“Falta de investimento transformou Baía da Guanabara num grande receptor de esgotos domésticos”, diz biólogo
Qual é o quadro social da Baía de Guanabara hoje?
Sebastião Raulino – A Baía é um corpo hídrico que une diversos municípios do Rio de Janeiro. Nela, há praias, restingas, costões rochosos, muitos manguezais, Mata Atlântica, enfim, uma grande diversidade de ecossistemas. Esse cenário vem se degradando, especialmente, a partir da segunda metade do século XX, com a industrialização da região, sobretudo com a indústria do petróleo, petroquímica e química. A industrialização atraiu milhares de trabalhadores desde então. Assim, devido à falta de investimento em infraestrutura urbana para receber essa população migrante, surgiram loteamentos precários, sem água, sem esgoto e com coleta de ixo precária. Tudo isso transformou a Baía num grande receptor de esgotos domésticos sem tratamento e de efluentes industriais.
E o que isso causou?
Ao longo do tempo, nós percebemos a diminuição da qualidade dos rios que deságuam na Baía de Guanabara, causando sua degradação, o que veio a afetar progressivamente a qualidade da água da própria Baía e, consequentemente, da fauna e flora. Manguezais, praias, lagoas foram sendo paulatinamente destruídos. Acompanhando esse processo, assistimos um quadro desolador criado em relação às populações tradicionais da Baía de Guanabara.
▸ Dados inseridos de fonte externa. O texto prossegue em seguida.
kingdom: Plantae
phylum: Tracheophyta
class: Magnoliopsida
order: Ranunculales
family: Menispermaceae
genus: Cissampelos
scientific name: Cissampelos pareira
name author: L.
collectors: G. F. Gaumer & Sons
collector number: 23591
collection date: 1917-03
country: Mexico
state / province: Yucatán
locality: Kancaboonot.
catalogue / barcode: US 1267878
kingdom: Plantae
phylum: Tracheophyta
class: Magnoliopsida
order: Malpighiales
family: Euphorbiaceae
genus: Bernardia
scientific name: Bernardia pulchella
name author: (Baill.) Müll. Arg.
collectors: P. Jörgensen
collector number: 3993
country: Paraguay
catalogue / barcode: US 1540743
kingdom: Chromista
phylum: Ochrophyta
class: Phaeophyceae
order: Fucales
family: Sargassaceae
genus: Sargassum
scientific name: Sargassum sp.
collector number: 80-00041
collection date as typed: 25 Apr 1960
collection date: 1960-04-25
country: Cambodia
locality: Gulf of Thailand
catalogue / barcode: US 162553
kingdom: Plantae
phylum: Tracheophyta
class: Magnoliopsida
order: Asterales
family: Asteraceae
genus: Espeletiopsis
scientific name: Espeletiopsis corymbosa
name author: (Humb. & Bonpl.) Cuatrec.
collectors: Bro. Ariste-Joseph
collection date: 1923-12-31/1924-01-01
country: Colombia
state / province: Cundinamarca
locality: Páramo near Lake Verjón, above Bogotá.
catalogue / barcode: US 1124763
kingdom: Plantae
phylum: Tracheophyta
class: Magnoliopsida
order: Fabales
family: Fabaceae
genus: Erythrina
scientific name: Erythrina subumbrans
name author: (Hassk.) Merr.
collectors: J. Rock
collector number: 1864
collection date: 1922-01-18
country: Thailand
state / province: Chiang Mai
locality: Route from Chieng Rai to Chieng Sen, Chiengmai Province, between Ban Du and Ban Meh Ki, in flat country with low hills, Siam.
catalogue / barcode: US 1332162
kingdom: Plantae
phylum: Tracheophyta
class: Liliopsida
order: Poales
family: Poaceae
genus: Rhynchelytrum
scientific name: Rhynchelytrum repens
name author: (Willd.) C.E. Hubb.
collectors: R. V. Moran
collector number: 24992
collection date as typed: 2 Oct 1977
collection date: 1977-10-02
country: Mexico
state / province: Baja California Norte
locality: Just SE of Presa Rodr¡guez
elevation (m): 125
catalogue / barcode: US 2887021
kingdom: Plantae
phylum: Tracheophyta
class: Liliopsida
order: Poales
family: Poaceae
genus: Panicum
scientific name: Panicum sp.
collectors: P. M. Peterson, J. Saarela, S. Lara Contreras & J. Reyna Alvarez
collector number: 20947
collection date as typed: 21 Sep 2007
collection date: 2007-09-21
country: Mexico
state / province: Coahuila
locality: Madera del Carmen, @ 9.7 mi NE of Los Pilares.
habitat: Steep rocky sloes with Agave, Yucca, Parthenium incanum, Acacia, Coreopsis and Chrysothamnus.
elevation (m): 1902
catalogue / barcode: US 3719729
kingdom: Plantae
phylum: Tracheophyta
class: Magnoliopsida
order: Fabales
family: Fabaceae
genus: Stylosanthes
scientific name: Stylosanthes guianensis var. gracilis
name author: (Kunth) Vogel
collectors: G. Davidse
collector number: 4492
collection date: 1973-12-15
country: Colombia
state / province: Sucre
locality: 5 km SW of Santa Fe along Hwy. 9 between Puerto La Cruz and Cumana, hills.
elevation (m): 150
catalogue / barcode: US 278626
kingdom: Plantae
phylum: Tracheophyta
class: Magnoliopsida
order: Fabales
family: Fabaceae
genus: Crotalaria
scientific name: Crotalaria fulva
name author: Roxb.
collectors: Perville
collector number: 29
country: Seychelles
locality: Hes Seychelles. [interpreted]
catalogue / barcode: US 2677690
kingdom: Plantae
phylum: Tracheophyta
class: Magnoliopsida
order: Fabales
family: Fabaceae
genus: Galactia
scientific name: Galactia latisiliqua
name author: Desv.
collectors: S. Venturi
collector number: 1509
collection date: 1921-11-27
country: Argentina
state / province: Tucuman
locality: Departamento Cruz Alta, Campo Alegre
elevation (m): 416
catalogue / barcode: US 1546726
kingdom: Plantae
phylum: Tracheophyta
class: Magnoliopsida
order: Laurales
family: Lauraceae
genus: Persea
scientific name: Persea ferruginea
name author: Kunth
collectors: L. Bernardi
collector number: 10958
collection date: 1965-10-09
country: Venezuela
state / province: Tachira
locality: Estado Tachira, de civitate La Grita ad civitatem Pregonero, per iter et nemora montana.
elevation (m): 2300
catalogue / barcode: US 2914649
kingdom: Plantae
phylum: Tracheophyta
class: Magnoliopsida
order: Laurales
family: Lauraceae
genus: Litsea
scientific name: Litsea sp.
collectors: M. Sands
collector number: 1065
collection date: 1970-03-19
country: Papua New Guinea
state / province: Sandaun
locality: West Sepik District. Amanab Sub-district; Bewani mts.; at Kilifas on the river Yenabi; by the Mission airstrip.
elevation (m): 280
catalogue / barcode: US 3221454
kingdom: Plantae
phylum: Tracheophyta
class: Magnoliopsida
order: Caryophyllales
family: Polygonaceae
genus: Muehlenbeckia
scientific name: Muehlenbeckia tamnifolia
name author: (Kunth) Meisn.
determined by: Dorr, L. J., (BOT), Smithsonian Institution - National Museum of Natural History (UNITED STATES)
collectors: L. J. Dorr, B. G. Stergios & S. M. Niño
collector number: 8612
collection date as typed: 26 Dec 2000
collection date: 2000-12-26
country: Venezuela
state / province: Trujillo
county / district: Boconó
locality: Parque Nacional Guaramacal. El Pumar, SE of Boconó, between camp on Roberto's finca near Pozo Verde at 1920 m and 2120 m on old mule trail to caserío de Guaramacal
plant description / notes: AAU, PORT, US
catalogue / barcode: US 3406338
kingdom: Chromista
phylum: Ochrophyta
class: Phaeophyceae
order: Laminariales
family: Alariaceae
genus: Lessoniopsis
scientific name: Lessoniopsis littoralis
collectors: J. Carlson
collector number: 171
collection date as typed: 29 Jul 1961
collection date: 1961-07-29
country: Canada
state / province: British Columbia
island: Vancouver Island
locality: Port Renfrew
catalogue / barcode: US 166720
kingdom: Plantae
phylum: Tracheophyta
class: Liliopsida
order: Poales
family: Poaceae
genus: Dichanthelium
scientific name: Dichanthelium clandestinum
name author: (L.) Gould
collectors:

Poderia ser mais específico em relação a essas populações?
Pescadores artesanais, marisqueiros e catadores de caranguejos são alguns dos grupos mais atingidos. Esses grupos que, historicamente, subsistem a partir da Baía se viram frequentemente ameaçados e impedidos de exercer seu trabalho, numa violação de direitos que vem sendo negligenciada pelo poder público. Esses grupos vêm decrescendo ano a ano frente ao cenário de violações que vivem. Vale ressaltar que a perda desses grupos significa a perda de um modo de vida secular e conhecimentos próprios em relação à própria Baía de Guanabara. Significa também a perda de sustento de várias famílias e o agravamento de problemas sociais na região. Repercute também no distanciamento que o modo de vida de nossa sociedade gera em relação à natureza, mesmo num cenário natural tão rico como o Rio de Janeiro e a Baía de Guanabara.